The records follow. Copy them exactly, but omit the pictures.

* [RECORDS FOR PROCESSING]
○ ○ ○

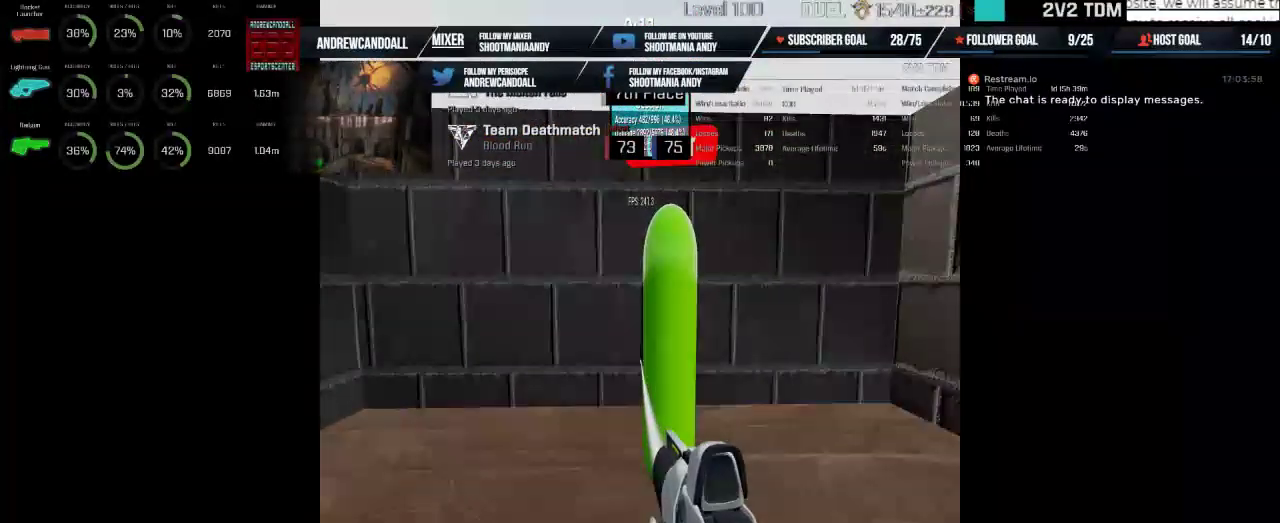
{"keys": [], "mouse": ["left", "right"], "events": [[450, "mouse_right", "down"]]}
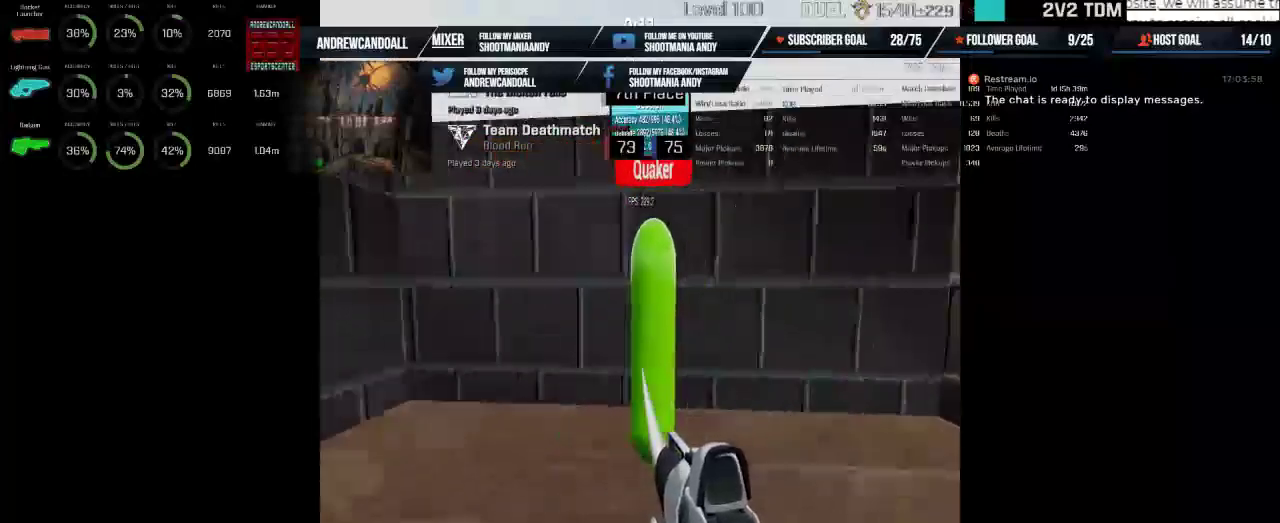
{"keys": [], "mouse": ["left"], "events": [[67, "mouse_right", "up"]]}
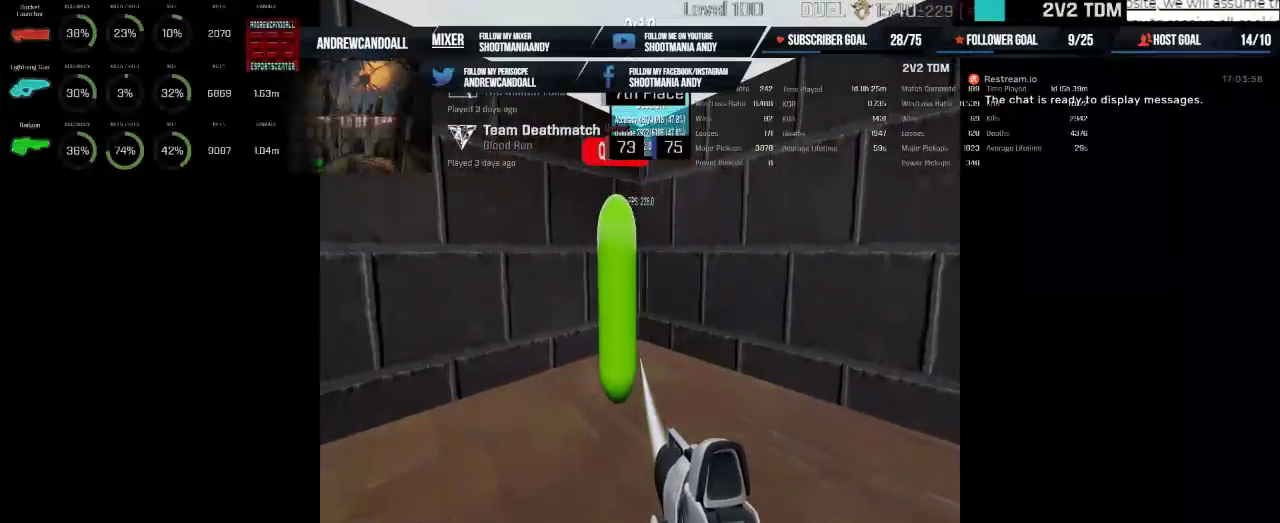
{"keys": [], "mouse": ["left"], "events": []}
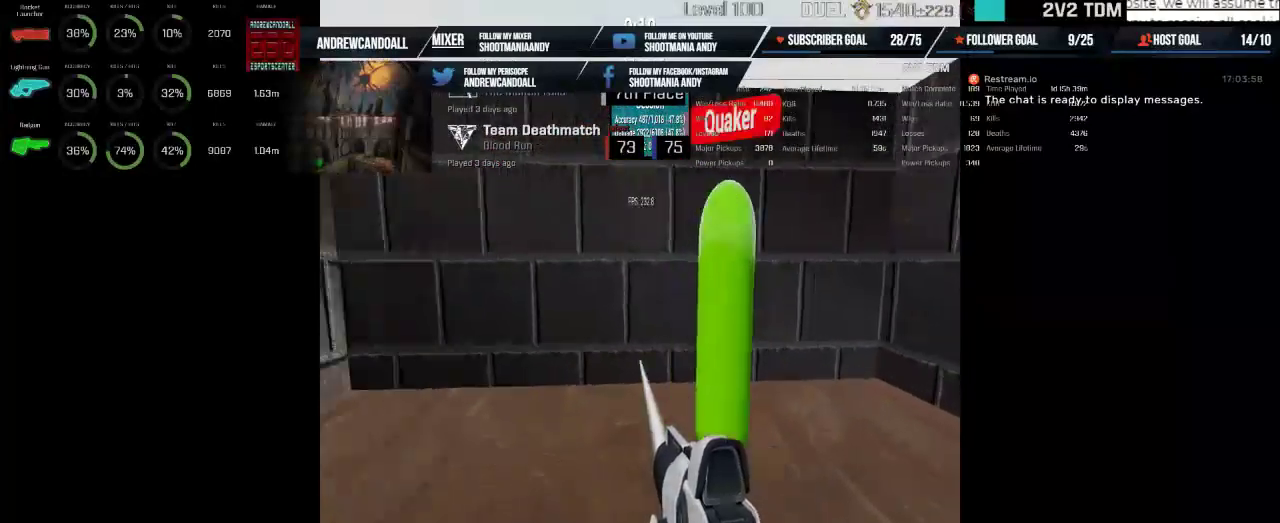
{"keys": [], "mouse": ["left"], "events": []}
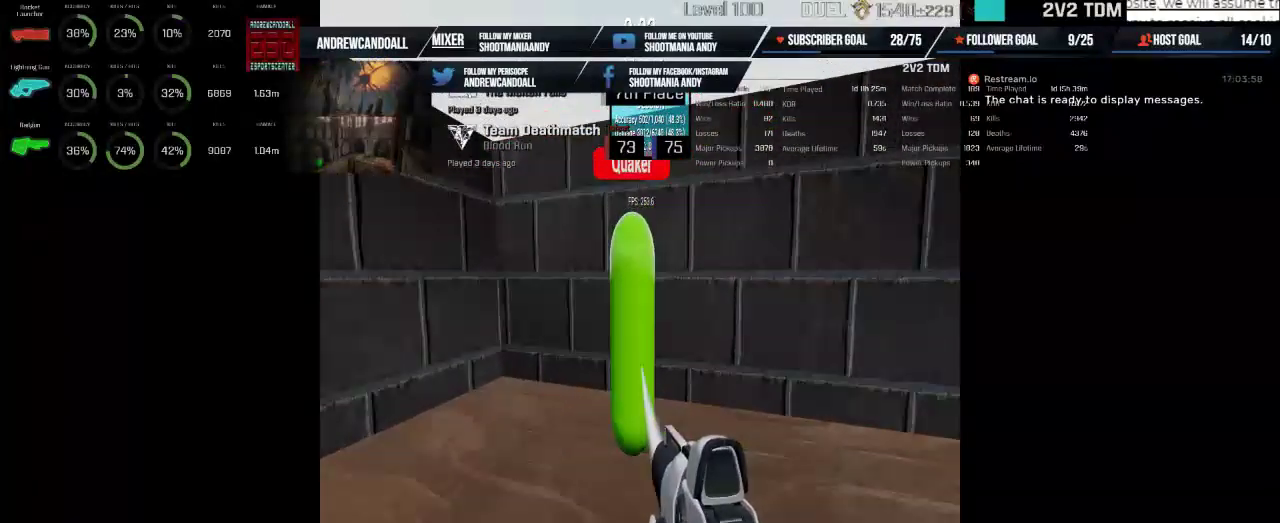
{"keys": [], "mouse": ["left", "right"], "events": [[267, "mouse_right", "down"]]}
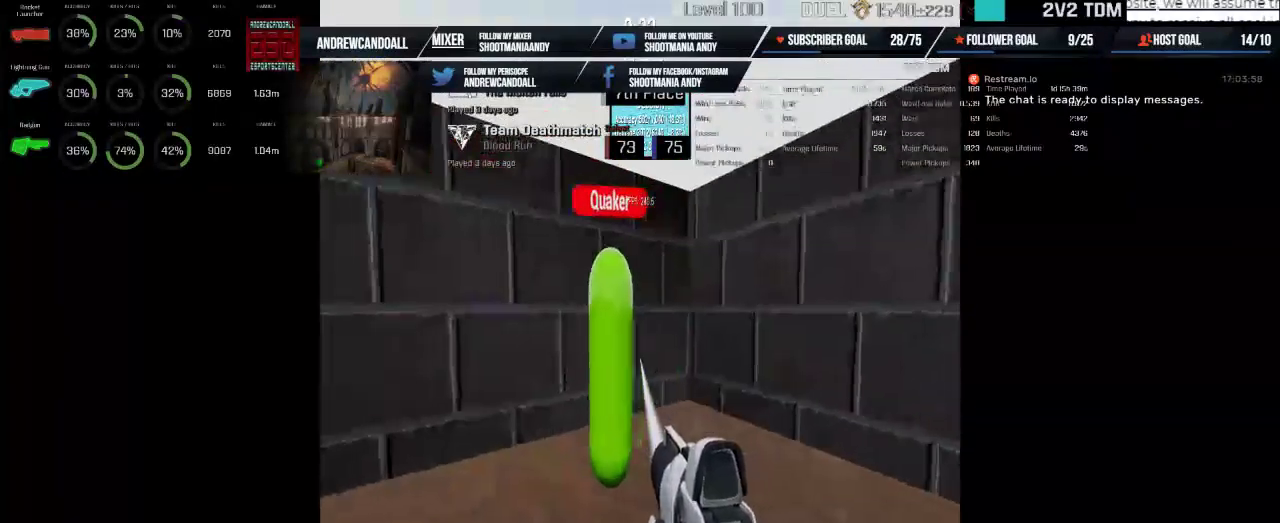
{"keys": [], "mouse": ["left", "right"], "events": []}
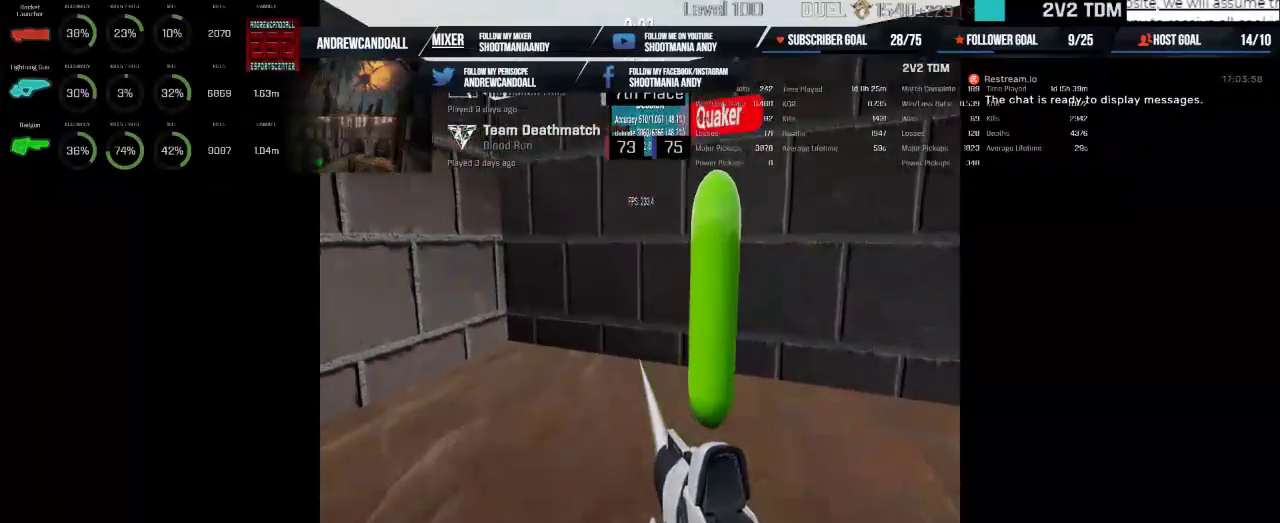
{"keys": [], "mouse": ["left", "right"], "events": [[200, "mouse_right", "up"], [300, "mouse_right", "down"]]}
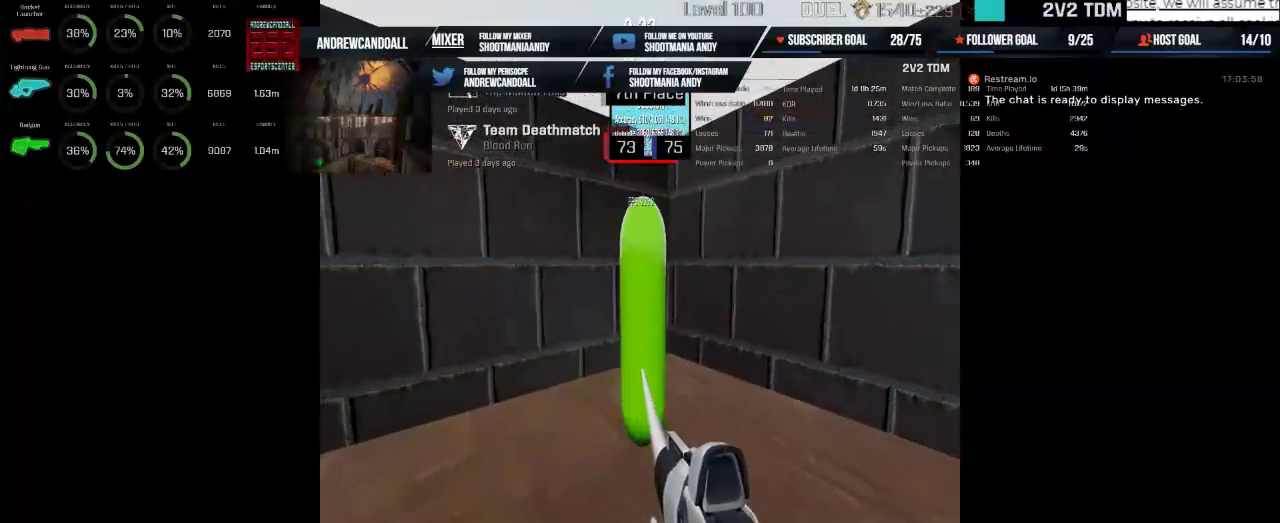
{"keys": [], "mouse": ["left", "right"], "events": [[100, "mouse_right", "up"], [283, "mouse_right", "down"]]}
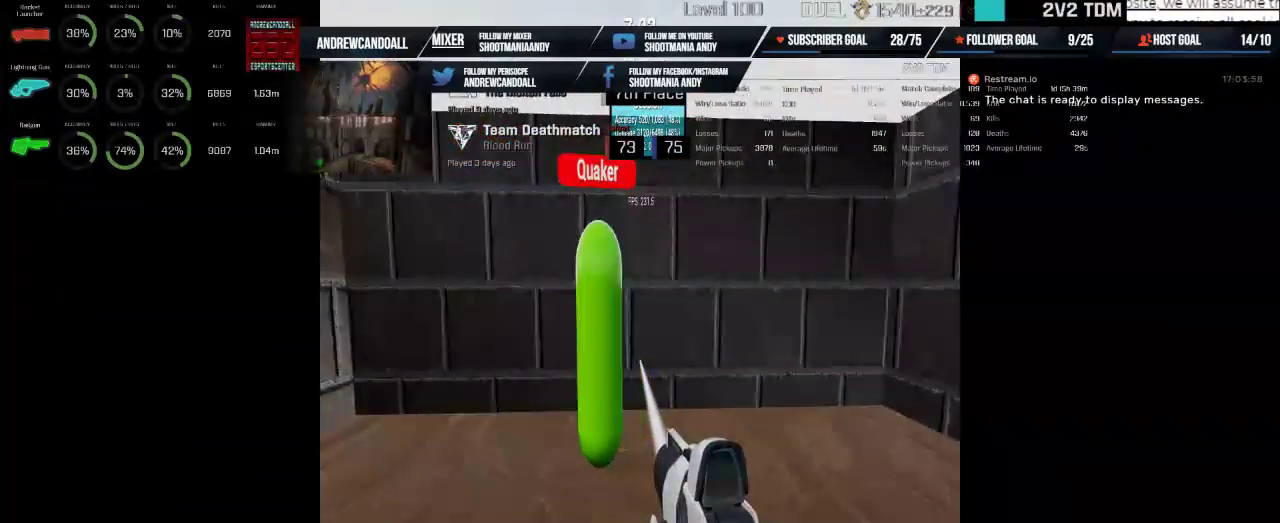
{"keys": [], "mouse": ["left"], "events": [[200, "mouse_right", "up"], [233, "mouse_left", "up"], [433, "mouse_left", "down"]]}
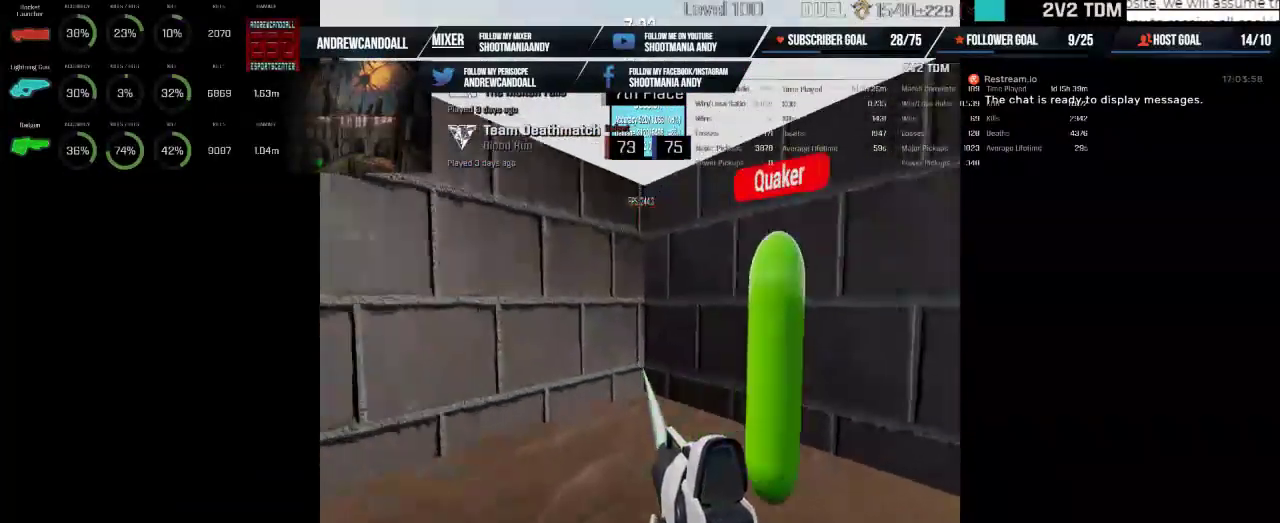
{"keys": [], "mouse": ["left"], "events": []}
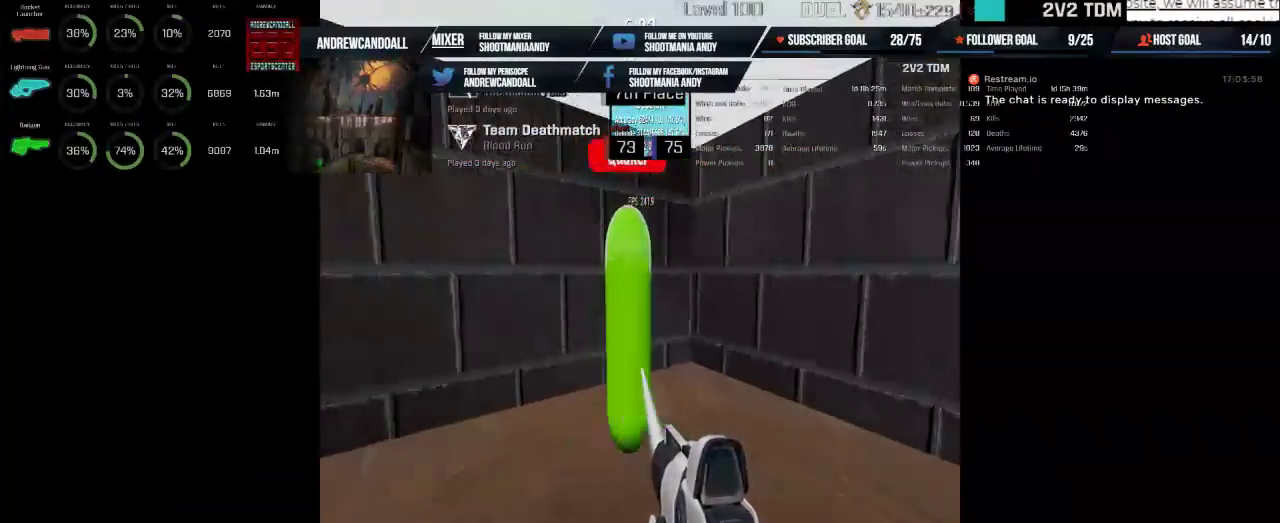
{"keys": [], "mouse": ["left"], "events": []}
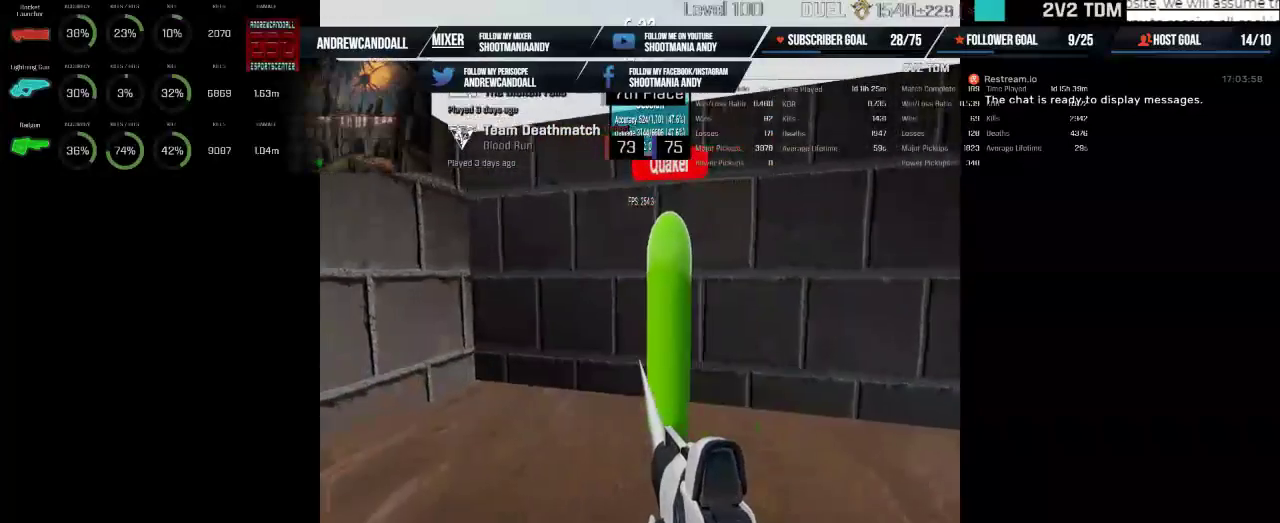
{"keys": [], "mouse": ["left"], "events": []}
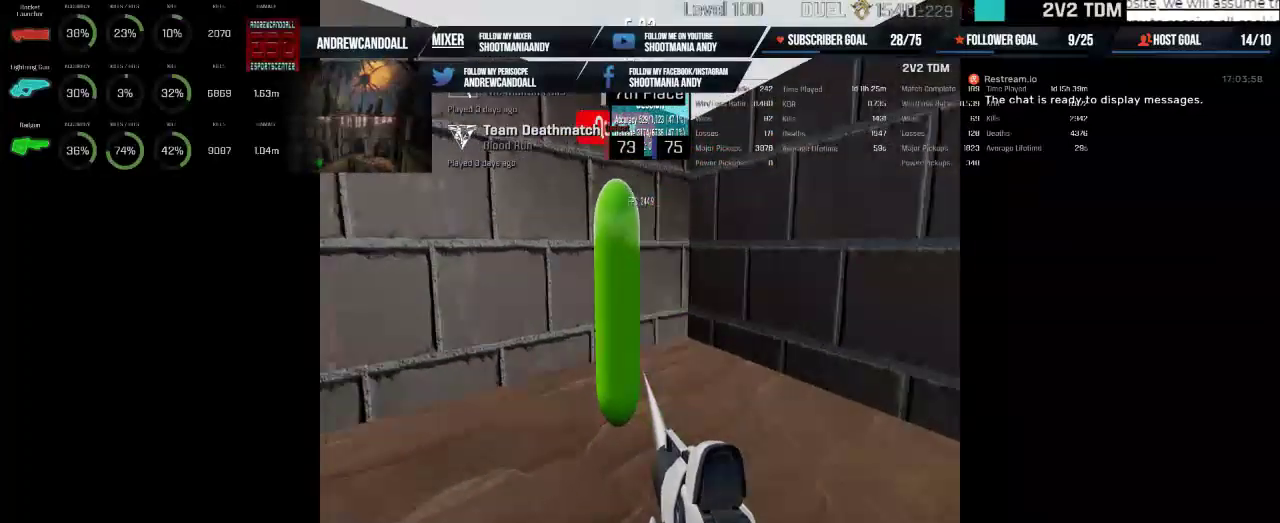
{"keys": [], "mouse": ["left"], "events": []}
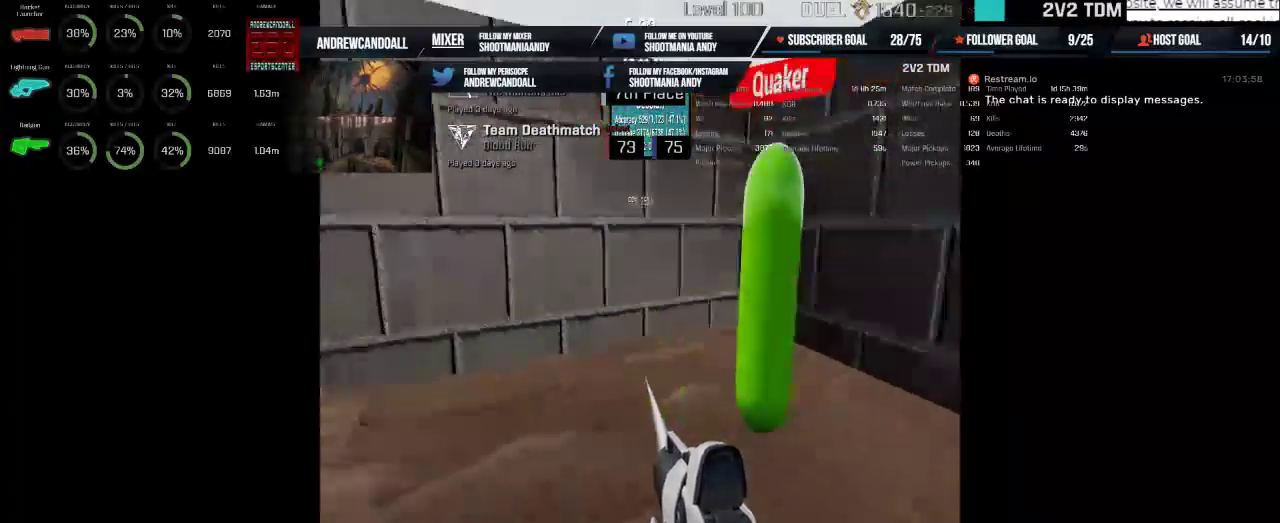
{"keys": [], "mouse": ["left"], "events": []}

○ ○ ○

* [COMPLETED TASK]
{"keys": [], "mouse": ["left", "right"], "events": [[450, "mouse_right", "down"]]}
{"keys": [], "mouse": ["left"], "events": [[67, "mouse_right", "up"]]}
{"keys": [], "mouse": ["left"], "events": []}
{"keys": [], "mouse": ["left"], "events": []}
{"keys": [], "mouse": ["left", "right"], "events": [[267, "mouse_right", "down"]]}
{"keys": [], "mouse": ["left", "right"], "events": []}
{"keys": [], "mouse": ["left", "right"], "events": [[200, "mouse_right", "up"], [300, "mouse_right", "down"]]}
{"keys": [], "mouse": ["left", "right"], "events": [[100, "mouse_right", "up"], [283, "mouse_right", "down"]]}
{"keys": [], "mouse": ["left"], "events": [[200, "mouse_right", "up"], [233, "mouse_left", "up"], [433, "mouse_left", "down"]]}
{"keys": [], "mouse": ["left"], "events": []}
{"keys": [], "mouse": ["left"], "events": []}
{"keys": [], "mouse": ["left"], "events": []}
{"keys": [], "mouse": ["left"], "events": []}
{"keys": [], "mouse": ["left"], "events": []}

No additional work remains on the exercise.